Do you ever wonder…what is white balance? And how do I set it? We’ve talked all about getting tack-sharp photos, and how to choose your aperture, but what about white balance? We have a fantastic group over at the Learn Photography with Dena Facebook group, and one member who is always there to help is our moderator Berit! You’ve probably seen Berit’s amazing photos in the group-if you don’t know what I’m talking about, make sure you go check them out-and may have even received some of her invaluable advice.
Well, today she’s going to dive into a question we’ve seen a lot recently…What is white balance? How do I know what to set? And what happens when I set my white balance? So without further ado, I will turn it over to Berit…
How to Choose the Correct White Balance…
So, I often see the question, “what is the right white balance setting for the golden hour?” This should be easy to answer, I thought. If the sun is still up, and there no clouds, ‘daylight’ should be the right setting. If it’s cloudy, then cloudy should be the right setting. Wrong.
To find the right setting in each situation, it is helpful to know what happens in your camera when you change the white balance.

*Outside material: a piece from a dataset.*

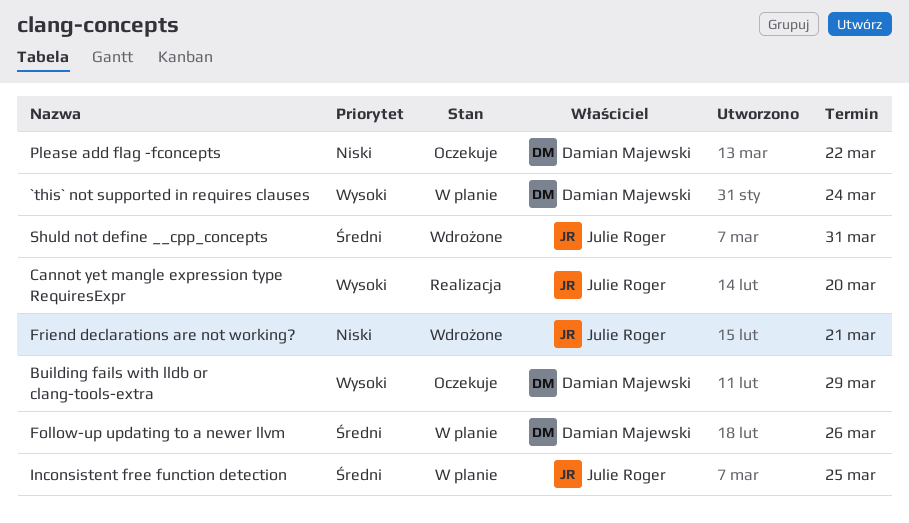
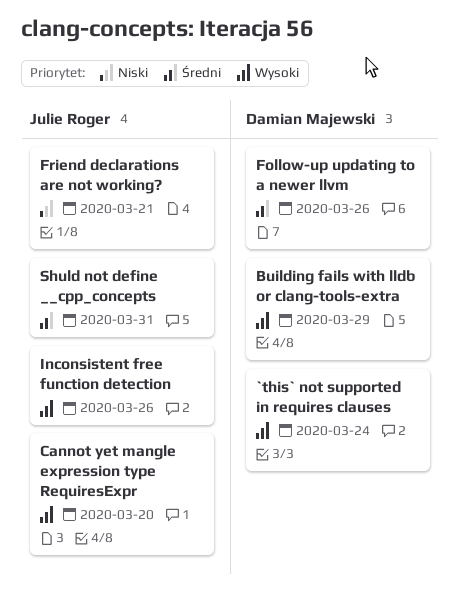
Inconsistent free function detection, priority: Średni -> Wysoki
Inconsistent free function detection, due: Mar 25 -> Mar 26
Please add flag -fconcepts: present -> none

Our human eye, in co-operation with our brain, is so much more sophisticated than our camera. When we look at a white sheet of paper on a desk, lit by a desk lamp only, the paper looks white. However, the camera sensor records exactly the incoming light from the desk lamp that, on a color scale from blue to yellow, is very much on the yellow side (called ‘color temperature,’ measured in Kelvin).
When you use your camera to take a picture of this paper and want the result to be white, the light balance has to be shifted to the blue side. That is what happens when you set the white balance – it shifts the color temperature so that the colors in your picture look genuine to your eye.
The white balance settings of ‘daylight,’ ‘shade,’ ‘cloudy,’ ‘tungsten,’ and ‘fluorescent’ are pre-settings that help you to get a picture straight out of your camera. The colors are true, and not everything bathed in yellow or — even better — all the faces in your group photo turned to a weird shade of purple (indoors with neon light).
AWB stands for automatic white balance. Like every automatic setting, it MAY work, especially in standard situations, but you will never know what it does.
Here are some test series to visualize the shift in the light temperature (settings on each photo)
Partly cloudy day with the sun peeking through:
Indoor situation (my very tidy desk) with daylight (overcast) coming through the windows
Same desk, shades closed and only the desk lamp on
In any other situation, to determine the white balance, you have to look around first: Where does your light come from? Is it daylight, or is it a lamp? If it is daylight, is it filtered (through the clouds, for example) or reflected (as in the shade)? That gives you an idea, where to start.
Coming back to the situation ‘golden hour- the time sixty to ninety minutes before sunset on a sunny day. It is a beautiful time for portraits as the sun is low; just over the horizon; and provides a warm, slightly yellow light. Setting the white balance to ‘daylight’ would equalize this warmth, and you would lose this special atmosphere. Setting it to ‘cloudy’ enhances the warm light and gives your model the golden shine you were aiming for when choosing this time of the day.
When you cannot decide what setting would be the best – try different ones. It’s easy, and it is just one or two more clicks.